If you Google for "a peaceful picture of downtown Chicago," it will probably return pictures of peaceful protests in downtown Chicago, according to Devi Parikh, who joined the department as an assistant professor in January. "I'm interested in designing algorithms and systems that can take an image and answer questions the same way a human would," she says. She wants to bring computer image processing closer to how the human brain works. "People are the best vision systems we have."
Parikh uses crowdsourcing and human debugging to prioritize issues for computer vision research and tounderstand how humans process images. She then creates algorithms that use both contextual and descriptive reasoning to identify objects as a human would.
Parikh is developing a system to discover the order in which computer vision issues should be tackled. Severalcomponents must converge for an answer. "We don't have a good way of figuring out which components we should be working on in the first place," she explains. "And because some components are inherently solving ambiguous problems, we don't know how perfect we can expect them to be." Parikh wants to determine which components result in the highest payoff for even slight improvements.
Parikh applies what she calls "human debugging" to the process. Using a complete computer vision system, she systematically substitutes a human for one component at a time. This person sees a specific input, and answers a question about that input. That's it. To get enough people for her experiments, Parikh uses crowdsourcing services. "We put images up online and get hundreds of people to look at them and answer questions about those images."

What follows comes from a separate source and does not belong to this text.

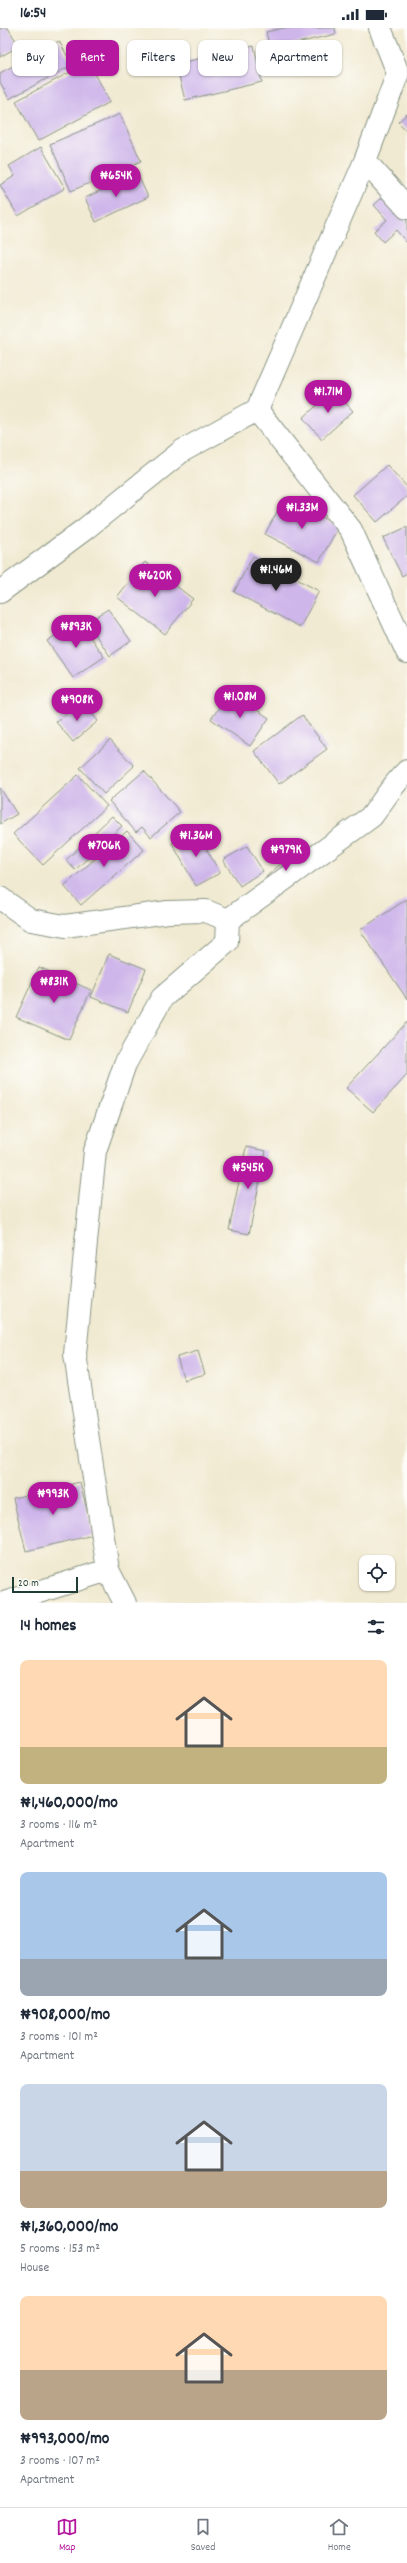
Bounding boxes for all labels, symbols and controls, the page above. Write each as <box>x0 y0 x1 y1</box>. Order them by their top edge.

Teaching computers context
A related research area, for which Parikh also uses crowdsourcing to gather human responses, involves how computers and humans describe images. For example, given a picture of two children playing in a playground, a human will know that the context of the picture is the two children playing and not focus on trees in the background. Parikh explains that before computers can come to the same conclusion, we have to quantify how humans perceive and interpret different images.
Again, using Internet crowdsourcing, Parikh asked one set of people to look at and describe an image. A second set of people read these descriptions and created clipart scenes based on the descriptions. "We collected a huge dataset with two children on a playground, and can start building models to learn what in a scene can be ignored and what can't be," says Parikh.
Top: An example set of semantically similar scenes created by human subjects for the same given sentence, "Jenny just threw the beach ball angrily at Mike while the dog watches them both." Bottom: An illustration of the clip art used to create the children and the other available objects.
For her computer vision algorithms, Parikh uses both contextual reasoning and descriptions to help computers process visual input more like people. According to Parikh, contextual reasoning requires a computer to look at the area around the object of interest, and decide what the object is likely to be before looking at the object itself. "If you know that an object is in a corn field," she says, "even without looking you know that the object probably isn't a microwave. It reduces the possibilities without even looking at the object." Parikh is trying to effectively combine these kinds of contextual clues.
Computers with descriptive capabilities are useful any time humans need to interact with a computer, and help with machine learning, semi-autonomous vehicles, and image searching. "We're trying to establish an effective means of communication between humans and machines," Parikh explains. "If we can figure out a way to teach machines, they will be more effective than just computers." If a semiautonomous vehicle comes across an object that it can't identify, but knows to describe it as a "shiny sharp object," a human operator can more easily classify and interact with that object. For image search algorithms, such as facial recognition, this kind of descriptive ability is vital. When searching for a specific person, the computer may first respond with every brown-haired person in an image. If the user says, "now give me just the old ones with facial hair," the results can be limited.
Parikh's image search algorithms make human-computer communication more natural. Facial recognition is an important application of her work.
For all her research, Parikh enjoys formulating new ways of solving the problems. She explains that methods like human debugging are unexpected for machine learning. Now, computer, please find me a pair of snazzy high-heeled black shoes for the party next week...
New computer vision course
This spring, Devi Parikh is teaching Advanced Topics in Computer Vision. According to Parikh, "the goal is to get students up to date on state-of-the-art research." With a list of current hot topics in the field, students read a few different papers for each topic. During class, a student presents the findings of each paper and Parikh gives a high-level lecture about where computer vision is headed. "There's a lot of discussion," Parikh says. "Students read two or three papers each time."
The students are learning how to critique computer vision research, what has already been done in the field, for which important challenges remain. Even after just six weeks of class, Parikh noted that students have changed how they describe papers. "I can tell they're getting a feel for it." Students in the course have already taken the first computer vision course, and are using computer vision in their research.